Sorry to break your bubble Warp!


----------



## mountainking_71 (Sep 17, 2005)

Here you go so you can settle this dispute like men

https://i257.photobucket.com/albums/hh227/mountainking_71/Rocky_Balboa-Boxing_Gloves.jpg[/IMG]"]

Or perhaps you prefer them in this other color

https://i257.photobucket.com/albums/hh227/mountainking_71/Ladies20Boxing20Gloves_2.jpg[/IMG]"]


----------



## Warp (May 24, 2004)

tacubaya said:


> Pose doesn't mean anything more these days, it is so common to see useless riders on Turners, Santa Cruzes, Tituses and Yetis that no one gets impressed any more.


Who cares. Mr. Lightning McQueen? 

mtb71... don't get involved... stay away, off... If we'd settle this down the post count on the Mexico board would fall to nearly zero. :nono:


----------



## mountainking_71 (Sep 17, 2005)

I was just trying to put some sense of humor here to help cool things down

I guess you didnt take it that way.


----------



## tacubaya (Jan 27, 2006)

I will fight with these


----------



## tacubaya (Jan 27, 2006)

Warp said:


> Who cares. Mr. Lightning McQueen?


Hm, precisely.

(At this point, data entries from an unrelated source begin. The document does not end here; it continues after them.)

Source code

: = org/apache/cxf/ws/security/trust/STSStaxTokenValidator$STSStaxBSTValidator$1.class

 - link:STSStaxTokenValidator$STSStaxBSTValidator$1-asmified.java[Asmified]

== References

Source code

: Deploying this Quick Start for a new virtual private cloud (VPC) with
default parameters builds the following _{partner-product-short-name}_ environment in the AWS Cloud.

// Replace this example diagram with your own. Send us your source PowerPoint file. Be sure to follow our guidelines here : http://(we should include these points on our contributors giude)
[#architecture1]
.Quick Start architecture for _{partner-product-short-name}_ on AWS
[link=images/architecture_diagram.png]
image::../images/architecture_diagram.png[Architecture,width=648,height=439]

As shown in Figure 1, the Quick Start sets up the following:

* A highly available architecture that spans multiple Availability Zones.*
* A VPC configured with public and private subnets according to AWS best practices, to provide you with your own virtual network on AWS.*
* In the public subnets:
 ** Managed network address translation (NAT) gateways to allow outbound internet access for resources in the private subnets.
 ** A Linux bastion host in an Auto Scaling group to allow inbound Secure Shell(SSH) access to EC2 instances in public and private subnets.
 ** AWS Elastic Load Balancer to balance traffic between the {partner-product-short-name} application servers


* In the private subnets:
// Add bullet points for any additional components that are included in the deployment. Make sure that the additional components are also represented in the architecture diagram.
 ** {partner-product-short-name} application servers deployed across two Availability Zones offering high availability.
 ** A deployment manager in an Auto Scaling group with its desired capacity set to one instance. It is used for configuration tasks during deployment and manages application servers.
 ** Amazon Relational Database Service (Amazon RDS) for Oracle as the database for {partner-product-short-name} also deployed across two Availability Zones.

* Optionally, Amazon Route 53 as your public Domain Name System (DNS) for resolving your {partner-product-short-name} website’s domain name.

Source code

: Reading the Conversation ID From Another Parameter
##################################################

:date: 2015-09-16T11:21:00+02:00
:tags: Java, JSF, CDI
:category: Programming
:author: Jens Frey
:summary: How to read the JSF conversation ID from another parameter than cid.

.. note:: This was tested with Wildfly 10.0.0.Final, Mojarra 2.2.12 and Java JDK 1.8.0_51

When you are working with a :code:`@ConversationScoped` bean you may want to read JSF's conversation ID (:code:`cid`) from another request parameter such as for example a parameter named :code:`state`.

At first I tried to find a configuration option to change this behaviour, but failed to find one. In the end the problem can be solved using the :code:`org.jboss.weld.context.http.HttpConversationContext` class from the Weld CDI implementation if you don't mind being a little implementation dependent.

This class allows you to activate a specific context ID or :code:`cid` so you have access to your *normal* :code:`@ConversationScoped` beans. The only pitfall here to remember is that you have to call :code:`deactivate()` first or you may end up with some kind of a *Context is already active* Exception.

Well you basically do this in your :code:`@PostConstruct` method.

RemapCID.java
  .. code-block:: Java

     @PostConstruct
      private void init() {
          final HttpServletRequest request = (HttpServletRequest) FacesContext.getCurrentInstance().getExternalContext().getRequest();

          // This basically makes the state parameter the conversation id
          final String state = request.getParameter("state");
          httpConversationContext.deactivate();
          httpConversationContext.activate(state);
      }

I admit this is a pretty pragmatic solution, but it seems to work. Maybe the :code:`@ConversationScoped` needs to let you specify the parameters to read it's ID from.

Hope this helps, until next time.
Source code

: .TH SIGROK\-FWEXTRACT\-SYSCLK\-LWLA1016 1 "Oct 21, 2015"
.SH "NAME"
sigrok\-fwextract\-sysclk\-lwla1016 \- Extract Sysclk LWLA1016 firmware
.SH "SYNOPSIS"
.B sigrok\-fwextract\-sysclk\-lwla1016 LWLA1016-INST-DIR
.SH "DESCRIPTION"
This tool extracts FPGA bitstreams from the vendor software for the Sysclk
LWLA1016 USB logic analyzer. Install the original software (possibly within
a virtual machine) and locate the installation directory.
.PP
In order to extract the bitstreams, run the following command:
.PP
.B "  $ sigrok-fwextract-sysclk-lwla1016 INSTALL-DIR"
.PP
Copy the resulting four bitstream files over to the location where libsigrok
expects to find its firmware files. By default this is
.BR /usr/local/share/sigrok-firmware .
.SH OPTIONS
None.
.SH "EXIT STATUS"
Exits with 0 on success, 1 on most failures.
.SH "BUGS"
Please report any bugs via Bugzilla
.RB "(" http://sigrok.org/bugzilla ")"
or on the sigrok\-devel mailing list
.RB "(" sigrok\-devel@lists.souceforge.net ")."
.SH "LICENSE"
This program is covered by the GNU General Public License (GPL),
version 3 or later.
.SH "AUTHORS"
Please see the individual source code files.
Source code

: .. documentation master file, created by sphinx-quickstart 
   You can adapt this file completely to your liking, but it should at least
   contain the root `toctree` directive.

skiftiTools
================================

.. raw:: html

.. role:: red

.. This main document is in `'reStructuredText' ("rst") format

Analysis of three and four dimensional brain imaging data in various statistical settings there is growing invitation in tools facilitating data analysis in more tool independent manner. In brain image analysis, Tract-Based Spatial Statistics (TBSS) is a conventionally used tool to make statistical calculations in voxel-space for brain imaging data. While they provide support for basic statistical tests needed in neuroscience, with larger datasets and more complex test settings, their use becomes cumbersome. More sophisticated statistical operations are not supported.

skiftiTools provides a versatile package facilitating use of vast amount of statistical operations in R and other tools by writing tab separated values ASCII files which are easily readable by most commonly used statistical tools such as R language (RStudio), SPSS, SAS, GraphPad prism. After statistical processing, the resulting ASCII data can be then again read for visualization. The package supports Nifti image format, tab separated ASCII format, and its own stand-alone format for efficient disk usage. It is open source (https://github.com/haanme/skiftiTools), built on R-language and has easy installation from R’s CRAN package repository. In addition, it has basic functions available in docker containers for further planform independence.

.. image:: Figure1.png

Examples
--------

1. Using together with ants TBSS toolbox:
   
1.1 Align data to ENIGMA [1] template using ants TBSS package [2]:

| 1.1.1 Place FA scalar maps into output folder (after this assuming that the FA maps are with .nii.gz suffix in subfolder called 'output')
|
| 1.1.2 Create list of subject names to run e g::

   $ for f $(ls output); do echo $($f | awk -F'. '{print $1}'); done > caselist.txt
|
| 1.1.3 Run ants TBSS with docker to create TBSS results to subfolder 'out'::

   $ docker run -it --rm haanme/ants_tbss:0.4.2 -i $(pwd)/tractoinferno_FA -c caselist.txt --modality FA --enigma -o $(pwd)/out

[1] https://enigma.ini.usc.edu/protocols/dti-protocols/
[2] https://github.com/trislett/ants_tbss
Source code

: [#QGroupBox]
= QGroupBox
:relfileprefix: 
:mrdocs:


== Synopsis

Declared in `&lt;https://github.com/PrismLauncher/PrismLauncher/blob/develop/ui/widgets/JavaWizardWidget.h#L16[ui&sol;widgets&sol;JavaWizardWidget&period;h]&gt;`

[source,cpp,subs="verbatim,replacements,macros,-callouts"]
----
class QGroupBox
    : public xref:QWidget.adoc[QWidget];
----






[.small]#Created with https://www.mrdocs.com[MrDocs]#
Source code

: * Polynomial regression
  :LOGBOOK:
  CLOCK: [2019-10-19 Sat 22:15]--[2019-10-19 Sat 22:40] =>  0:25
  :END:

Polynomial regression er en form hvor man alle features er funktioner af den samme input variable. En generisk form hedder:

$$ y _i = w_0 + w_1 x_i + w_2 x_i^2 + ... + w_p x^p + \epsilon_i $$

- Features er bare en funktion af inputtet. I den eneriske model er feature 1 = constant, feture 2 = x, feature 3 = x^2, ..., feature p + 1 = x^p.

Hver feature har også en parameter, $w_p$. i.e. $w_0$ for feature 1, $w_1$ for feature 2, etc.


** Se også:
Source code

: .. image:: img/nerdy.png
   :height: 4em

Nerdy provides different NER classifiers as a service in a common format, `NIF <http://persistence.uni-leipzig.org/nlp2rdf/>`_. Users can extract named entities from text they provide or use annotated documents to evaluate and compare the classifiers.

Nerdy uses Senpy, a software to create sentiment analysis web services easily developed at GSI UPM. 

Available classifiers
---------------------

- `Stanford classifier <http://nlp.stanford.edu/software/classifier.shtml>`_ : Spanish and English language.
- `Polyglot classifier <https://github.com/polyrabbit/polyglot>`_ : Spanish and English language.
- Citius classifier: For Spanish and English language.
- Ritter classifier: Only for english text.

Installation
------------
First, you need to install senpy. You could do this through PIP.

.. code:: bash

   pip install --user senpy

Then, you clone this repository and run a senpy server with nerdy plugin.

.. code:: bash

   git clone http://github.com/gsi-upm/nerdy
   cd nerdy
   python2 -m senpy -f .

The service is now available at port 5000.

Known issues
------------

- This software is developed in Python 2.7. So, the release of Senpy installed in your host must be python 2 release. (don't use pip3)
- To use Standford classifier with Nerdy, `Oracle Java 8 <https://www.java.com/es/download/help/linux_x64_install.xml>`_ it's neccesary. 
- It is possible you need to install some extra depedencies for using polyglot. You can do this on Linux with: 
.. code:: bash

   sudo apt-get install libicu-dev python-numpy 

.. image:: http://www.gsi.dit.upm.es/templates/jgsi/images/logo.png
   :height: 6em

You are no longer cool.


----------



## Warp (May 24, 2004)

mountainking_71 said:


> I was just trying to put some sense of humor here to help cool things down
> 
> I guess you didnt take it that way.


mtb71... Tacu and I are actually joking....  :thumbsup:

We enjoy giving shait to each other... and in person it gets worst!

It's just that internet is so unidimensional...

Tacu... Bring it on, beyoaiuotch!!!...


----------



## tacubaya (Jan 27, 2006)

On garde monsieur!


----------



## Gauss (Dec 14, 2006)

Warp said:


> But we were not talking trails, were we?
> 
> Anyways... everybody knows I don't ride at all... It's all about the pose.


Common Warp, don't tell me you have a bike to only pose :nono:


----------